She and Her Cat
Original title: Kanojo to Kanojo no Neko | Their standing points | 彼女と彼女の猫 | She and Her Cat
Director: Makoto Shinkai
Running time: 5 Min.
Written by: Miguel Douglas
She and Her Cat – Review
by Miguel Douglas on December 31, 2009
Director Makoto Shinkai’s She and Her Cat is his first anime project that he directed. The short film has won Shinkai praise for his artistry, including that of winning the 2000 DoGA CG animation contest Grand Prix. What’s surprising to note is that Shinkai produced the film entirely himself, going as far as to personally voice the main character of the short feature.
She and Her Cat chronicles a male cat by the name of Chobi and his experience with his female human owner only known as “She”. The story is told through the perspective of Chobi, and we get to see how he lives out his days relaxing at home, venturing out into the world—where he meets his first girlfriend Mimi—and even sharing a depressing moment with his human companion. The story showcases the tender relationship than can form between a human and a cat, and conveys it in a way that is most certainly relatable to anyone who has ever owned an animal himself or herself. While Chobi doesn’t understand the emotional complexity of his human companion—which is understandable since he is an animal—his respect and admiration for his her transcends this understanding and presents a tale of true love; relying solely on the affixation of that companionship and nothing else. Shinkai displays supreme talent in this regard, and carefully envelops the viewer into a world emotional value and mutual companionship.

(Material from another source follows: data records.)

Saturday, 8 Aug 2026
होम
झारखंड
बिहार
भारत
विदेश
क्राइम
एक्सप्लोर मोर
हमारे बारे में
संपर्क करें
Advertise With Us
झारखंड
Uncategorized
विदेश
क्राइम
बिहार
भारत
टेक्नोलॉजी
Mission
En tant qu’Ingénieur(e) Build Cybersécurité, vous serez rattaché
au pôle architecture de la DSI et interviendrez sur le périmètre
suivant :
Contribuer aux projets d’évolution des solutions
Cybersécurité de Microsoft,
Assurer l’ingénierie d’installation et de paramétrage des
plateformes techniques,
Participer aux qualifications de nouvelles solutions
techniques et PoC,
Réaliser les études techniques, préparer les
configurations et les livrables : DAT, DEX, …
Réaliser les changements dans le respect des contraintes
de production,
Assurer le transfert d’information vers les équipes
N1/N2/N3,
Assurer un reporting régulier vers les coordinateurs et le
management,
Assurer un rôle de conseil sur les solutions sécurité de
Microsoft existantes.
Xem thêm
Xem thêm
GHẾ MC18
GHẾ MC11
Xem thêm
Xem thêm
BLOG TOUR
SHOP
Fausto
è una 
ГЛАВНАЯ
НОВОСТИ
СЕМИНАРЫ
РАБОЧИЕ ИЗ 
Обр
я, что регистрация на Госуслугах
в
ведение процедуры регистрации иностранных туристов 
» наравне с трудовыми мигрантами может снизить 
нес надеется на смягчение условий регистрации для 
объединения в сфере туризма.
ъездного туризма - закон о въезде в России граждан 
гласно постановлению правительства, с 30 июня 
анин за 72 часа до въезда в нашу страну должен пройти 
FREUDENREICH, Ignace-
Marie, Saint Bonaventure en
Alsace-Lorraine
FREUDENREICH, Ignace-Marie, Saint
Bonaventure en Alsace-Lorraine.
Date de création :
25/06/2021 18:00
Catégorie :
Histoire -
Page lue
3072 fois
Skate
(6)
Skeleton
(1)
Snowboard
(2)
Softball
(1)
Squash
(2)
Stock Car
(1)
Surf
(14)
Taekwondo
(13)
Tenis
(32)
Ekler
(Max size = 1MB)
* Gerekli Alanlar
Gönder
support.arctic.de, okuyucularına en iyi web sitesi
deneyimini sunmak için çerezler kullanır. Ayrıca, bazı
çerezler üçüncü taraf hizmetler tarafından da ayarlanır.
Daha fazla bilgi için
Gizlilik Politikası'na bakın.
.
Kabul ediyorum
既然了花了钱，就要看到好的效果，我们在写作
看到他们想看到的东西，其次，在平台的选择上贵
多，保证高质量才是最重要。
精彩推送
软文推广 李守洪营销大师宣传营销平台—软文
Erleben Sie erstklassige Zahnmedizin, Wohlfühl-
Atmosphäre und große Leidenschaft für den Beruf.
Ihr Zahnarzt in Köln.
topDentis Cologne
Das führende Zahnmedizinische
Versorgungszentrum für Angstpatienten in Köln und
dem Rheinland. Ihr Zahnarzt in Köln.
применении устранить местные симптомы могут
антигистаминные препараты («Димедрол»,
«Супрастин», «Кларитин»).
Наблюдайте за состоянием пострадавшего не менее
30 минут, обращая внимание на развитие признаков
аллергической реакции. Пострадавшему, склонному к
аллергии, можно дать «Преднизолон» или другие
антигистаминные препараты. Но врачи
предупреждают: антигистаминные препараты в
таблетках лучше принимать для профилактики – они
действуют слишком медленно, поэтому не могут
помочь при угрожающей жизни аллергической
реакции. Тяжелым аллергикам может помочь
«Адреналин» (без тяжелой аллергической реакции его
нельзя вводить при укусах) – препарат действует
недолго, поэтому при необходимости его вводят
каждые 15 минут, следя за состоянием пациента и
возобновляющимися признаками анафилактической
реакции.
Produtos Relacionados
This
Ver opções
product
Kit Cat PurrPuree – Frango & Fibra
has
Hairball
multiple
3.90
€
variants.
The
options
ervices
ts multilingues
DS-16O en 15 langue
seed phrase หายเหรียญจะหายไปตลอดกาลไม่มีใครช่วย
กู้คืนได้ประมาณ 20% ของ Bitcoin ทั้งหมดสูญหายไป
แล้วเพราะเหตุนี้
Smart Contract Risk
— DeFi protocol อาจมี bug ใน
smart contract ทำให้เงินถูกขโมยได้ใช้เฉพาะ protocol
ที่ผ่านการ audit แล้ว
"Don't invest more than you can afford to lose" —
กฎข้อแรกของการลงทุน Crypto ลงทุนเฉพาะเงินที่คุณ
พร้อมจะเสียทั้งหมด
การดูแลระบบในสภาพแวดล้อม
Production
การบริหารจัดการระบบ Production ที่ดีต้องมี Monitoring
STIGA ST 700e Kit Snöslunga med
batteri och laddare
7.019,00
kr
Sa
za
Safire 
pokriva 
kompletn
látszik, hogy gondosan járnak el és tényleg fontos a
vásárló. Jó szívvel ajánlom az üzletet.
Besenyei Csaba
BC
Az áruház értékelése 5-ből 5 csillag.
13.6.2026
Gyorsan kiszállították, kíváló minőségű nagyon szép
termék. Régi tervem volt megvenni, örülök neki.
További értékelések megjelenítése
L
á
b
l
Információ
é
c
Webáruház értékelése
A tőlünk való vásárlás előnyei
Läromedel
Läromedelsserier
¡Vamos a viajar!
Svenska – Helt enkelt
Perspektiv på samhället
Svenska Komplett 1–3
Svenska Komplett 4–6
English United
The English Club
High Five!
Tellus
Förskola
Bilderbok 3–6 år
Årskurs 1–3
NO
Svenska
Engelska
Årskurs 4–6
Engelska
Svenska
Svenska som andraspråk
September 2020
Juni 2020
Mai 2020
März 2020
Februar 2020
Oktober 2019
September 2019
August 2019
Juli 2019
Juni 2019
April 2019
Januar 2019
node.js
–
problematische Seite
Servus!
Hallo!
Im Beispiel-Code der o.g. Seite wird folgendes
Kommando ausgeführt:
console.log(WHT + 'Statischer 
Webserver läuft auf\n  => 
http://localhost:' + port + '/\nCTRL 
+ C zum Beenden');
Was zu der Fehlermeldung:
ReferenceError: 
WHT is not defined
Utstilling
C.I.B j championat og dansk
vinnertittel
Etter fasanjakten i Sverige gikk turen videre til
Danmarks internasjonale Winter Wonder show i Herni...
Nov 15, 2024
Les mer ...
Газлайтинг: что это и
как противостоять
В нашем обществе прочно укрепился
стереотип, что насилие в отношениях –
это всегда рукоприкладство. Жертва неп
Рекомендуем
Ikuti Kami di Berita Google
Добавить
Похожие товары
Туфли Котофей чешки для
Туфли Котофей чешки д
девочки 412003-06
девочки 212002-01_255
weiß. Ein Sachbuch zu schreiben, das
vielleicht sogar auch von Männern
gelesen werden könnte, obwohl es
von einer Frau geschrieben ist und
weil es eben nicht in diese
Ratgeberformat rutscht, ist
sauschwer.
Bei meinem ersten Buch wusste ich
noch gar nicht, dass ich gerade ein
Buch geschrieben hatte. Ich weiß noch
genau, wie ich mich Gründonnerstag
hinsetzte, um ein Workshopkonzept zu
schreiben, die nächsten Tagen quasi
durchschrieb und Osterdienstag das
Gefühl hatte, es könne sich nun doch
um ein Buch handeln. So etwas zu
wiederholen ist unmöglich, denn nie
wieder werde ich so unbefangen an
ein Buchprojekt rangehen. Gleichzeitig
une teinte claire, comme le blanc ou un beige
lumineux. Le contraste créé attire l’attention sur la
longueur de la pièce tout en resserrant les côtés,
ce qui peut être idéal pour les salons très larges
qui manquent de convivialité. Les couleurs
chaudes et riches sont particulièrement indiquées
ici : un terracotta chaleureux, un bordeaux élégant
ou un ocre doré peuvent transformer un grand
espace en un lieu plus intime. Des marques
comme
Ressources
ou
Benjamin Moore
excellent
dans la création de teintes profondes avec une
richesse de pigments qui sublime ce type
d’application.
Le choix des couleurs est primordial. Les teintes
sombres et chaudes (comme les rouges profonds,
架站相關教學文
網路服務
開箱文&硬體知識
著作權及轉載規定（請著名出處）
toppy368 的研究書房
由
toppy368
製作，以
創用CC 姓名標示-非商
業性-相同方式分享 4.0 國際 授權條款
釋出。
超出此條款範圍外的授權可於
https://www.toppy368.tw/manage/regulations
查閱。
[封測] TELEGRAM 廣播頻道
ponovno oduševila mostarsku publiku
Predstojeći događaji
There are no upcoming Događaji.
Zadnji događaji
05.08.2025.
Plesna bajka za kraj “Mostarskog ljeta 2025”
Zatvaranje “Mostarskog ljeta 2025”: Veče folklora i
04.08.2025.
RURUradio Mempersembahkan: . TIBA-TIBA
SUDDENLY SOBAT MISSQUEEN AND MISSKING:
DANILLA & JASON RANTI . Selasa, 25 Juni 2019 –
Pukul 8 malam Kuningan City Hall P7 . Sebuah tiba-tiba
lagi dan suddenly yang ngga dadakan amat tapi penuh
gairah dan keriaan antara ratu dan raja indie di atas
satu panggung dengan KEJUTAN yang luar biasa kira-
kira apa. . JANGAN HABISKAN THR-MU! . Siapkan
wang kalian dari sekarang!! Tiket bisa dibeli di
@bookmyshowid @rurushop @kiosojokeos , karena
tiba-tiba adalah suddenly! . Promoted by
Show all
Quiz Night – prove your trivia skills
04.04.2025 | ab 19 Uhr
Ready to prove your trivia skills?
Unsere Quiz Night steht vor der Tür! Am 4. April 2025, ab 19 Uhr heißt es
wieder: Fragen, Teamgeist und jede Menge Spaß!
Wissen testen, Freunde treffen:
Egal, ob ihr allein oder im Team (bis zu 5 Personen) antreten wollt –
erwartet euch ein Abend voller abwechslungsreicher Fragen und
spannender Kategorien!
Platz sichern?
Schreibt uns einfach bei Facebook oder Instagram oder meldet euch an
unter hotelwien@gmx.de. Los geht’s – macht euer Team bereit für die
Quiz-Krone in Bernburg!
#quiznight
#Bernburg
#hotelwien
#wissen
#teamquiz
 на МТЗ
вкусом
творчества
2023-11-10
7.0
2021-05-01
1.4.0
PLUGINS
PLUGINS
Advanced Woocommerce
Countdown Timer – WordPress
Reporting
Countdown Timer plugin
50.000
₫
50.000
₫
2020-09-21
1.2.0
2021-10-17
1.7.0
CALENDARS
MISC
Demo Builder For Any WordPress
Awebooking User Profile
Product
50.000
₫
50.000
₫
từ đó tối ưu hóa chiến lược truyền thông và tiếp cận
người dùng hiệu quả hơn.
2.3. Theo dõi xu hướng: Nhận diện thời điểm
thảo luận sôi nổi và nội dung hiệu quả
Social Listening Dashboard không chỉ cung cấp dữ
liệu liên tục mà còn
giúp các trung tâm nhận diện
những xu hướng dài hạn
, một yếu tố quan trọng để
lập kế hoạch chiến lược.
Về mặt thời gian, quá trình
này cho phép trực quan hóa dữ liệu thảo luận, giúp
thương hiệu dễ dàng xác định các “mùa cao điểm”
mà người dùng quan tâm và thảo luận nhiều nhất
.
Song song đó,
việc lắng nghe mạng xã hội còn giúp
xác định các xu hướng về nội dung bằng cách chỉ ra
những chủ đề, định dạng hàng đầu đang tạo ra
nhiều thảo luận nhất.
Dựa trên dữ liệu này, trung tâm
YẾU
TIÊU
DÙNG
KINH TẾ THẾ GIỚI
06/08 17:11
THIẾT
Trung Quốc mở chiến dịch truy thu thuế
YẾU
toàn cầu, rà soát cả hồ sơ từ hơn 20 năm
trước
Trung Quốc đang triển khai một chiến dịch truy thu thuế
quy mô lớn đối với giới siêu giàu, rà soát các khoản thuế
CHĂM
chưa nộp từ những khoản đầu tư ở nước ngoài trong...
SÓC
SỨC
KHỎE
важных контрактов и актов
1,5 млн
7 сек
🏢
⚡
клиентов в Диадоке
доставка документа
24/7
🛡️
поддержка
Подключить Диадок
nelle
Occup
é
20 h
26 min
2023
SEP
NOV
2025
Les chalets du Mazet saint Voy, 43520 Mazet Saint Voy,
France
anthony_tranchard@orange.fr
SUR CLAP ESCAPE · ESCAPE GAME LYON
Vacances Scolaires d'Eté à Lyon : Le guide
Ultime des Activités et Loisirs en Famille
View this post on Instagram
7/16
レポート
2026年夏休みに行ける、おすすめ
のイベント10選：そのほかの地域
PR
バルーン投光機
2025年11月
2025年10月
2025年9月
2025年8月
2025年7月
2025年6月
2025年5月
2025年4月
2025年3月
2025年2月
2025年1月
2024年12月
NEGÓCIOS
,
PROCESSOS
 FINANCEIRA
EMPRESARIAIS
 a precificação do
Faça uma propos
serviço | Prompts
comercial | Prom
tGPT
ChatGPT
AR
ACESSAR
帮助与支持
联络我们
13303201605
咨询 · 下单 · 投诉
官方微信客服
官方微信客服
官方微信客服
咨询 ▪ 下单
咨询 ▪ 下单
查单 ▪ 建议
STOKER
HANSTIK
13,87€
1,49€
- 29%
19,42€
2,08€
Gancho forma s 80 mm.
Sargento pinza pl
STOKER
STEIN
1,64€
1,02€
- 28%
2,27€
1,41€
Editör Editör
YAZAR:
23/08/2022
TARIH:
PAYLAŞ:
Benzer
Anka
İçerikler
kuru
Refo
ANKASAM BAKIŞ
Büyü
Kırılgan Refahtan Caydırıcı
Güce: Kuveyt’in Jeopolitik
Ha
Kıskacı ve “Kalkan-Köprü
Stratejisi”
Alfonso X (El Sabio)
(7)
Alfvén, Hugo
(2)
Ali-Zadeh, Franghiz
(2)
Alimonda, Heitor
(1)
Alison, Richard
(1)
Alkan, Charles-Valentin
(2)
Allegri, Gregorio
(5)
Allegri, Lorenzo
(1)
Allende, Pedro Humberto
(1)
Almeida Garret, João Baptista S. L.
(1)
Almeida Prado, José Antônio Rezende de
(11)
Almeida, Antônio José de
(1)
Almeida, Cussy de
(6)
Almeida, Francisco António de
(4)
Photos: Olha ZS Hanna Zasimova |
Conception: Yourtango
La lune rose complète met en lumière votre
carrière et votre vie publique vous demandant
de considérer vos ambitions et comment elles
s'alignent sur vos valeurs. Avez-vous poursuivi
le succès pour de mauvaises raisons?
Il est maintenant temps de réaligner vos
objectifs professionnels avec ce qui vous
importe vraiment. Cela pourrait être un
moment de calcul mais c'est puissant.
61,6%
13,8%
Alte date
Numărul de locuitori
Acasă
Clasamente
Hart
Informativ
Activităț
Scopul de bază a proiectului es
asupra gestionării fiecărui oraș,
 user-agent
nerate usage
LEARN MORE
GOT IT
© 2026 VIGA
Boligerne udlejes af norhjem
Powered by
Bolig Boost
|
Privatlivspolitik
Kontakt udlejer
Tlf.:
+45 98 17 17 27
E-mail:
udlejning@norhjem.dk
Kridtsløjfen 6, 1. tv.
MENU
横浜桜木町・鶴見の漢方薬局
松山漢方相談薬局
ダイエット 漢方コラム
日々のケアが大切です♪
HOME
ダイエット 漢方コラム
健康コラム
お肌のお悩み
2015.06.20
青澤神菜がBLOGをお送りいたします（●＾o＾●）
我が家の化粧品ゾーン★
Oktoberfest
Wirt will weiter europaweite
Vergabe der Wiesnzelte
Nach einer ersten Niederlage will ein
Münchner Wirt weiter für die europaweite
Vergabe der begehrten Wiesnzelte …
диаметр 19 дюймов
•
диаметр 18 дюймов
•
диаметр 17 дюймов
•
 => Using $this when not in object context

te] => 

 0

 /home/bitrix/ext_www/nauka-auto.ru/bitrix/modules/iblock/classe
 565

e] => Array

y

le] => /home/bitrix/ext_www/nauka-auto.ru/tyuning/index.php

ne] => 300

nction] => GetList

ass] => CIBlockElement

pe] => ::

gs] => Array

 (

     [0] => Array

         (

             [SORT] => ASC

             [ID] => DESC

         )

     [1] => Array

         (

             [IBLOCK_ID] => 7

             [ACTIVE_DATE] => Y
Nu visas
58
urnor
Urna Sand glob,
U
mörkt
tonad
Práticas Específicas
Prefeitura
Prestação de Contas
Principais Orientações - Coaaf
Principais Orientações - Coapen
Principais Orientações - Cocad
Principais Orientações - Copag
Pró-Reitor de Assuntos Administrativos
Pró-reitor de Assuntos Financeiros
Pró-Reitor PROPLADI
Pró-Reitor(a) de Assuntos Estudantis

Visually, the film is entirely in monochrome, which I believe was done on purpose to showcase how Chobi views the world as a cat—essentially cats can view certain colors, but not to the extent that a human can. This lack of color usage goes to show that Shinkai adheres to showcasing such specific detail within his work. This goes even further with the actual construction of his scenery; most of his work stems from taking digital photographs of real-life locations, then importing them into a photo editing software therein creating layers of artwork over the original photographs. This lends the films a realistic look within the space of an animated work. The characters of Chobi—including his cat girlfriend Mimi—are presented differently from the rest of the film and are drawn in a cute and simplistic manner, utilized to perhaps reinforce the kawaii culture pertaining to animals, in this case the usage of cats, and it works out here effectively well.
Overall, She and Her Cat is an excellent short film that provides an interesting examination of our relationships with pets. It provides a creative and endearing experience with careful attention to detail and it’s this vision presented by Shinkai that would later be viewed in his future films that would establish him as a distinctive director. Given the talent shown with She and Her Cat, Makoto Shinkai certainly utilizes his passion to create stories that one can relate too, no matter how short they may be.